UBS solde son litige en France avec un chèque de 835 millions d’euros @AP
UBS solde son litige en France avec un chèque de 835 millions d’euros @AP

C’est l’épilogue d’une procédure fleuve qui aura duré quatorze ans. La banque suisse UBS a accepté mardi de verser 835 millions d’euros pour mettre fin aux poursuites judiciaires ouvertes en France pour blanchiment aggravé de fraude fiscale et démarchage bancaire illégal. Dans le cadre d’une comparution sur reconnaissance préalable de culpabilité, l’équivalent français du plaider-coupable, le géant bancaire s’est vu infliger une amende de 730 millions d’euros, assortie de 105 millions de dommages et intérêts versés à l’État.

Des condamnations initiales bien plus lourdes

Ce montant reste largement inférieur aux sanctions colossales prononcées lors des procès précédents : 4,5 milliards d’euros en première instance en 2019 (dont 800 millions de dommages à l’État) et 1,8 milliard en appel en 2021. En novembre 2023, la Cour de cassation avait confirmé la culpabilité d’UBS, mais annulé la confiscation d’un milliard d’euros et les dommages accordés à l’État, estimant leur motivation juridique insuffisante.
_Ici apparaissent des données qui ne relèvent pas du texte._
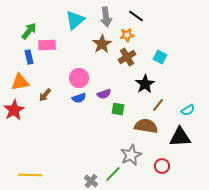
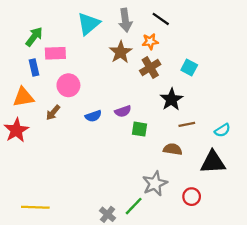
pink circle: (79, 78) -> (68, 85), moved
brown line: (158, 105) -> (187, 124), turned 40
brown semicircle: (146, 126) -> (173, 149), size x0.7

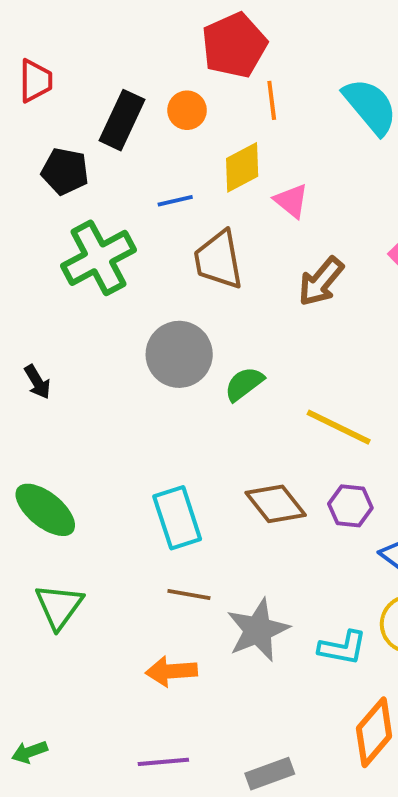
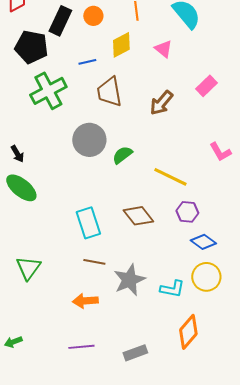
black pentagon: (65, 171) -> (31, 47), size x1.4
pink triangle: (291, 201) -> (163, 49), moved
purple hexagon: (350, 506) -> (187, 212), moved
green ellipse: (45, 510) -> (21, 188), moved

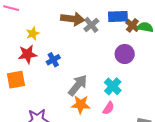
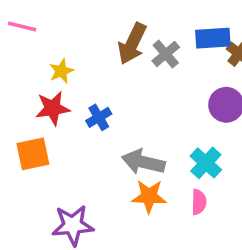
brown arrow: (73, 19) -> (132, 44), turned 110
gray arrow: (78, 85) -> (143, 162), turned -115
pink semicircle: (108, 108) -> (199, 202), turned -32

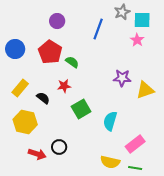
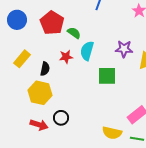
black semicircle: (43, 98) -> (45, 69), turned 64
green square: (81, 109) -> (107, 76), moved, turned 30
cyan semicircle: (110, 121) -> (87, 51), moved
yellow hexagon: (25, 122) -> (40, 93), moved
Un système de démarchage occulte

Entre 2004 et 2012, UBS avait ciblé de riches contribuables français lors de réceptions mondaines, parties de chasse ou tournois de golf pour les convaincre d’ouvrir des comptes en Suisse, soigneusement dissimulés au fisc. Ce démarchage illégal constituait le cœur de l’affaire. Avec cet accord, la banque referme un dossier qui a terni son image et mobilisé la justice française pendant plus d’une décennie. Reste que cette issue, jugée clémente par rapport aux condamnations initiales, risque d’alimenter le débat sur la capacité des grandes institutions financières à négocier, plutôt qu’à subir, le prix de leurs fautes.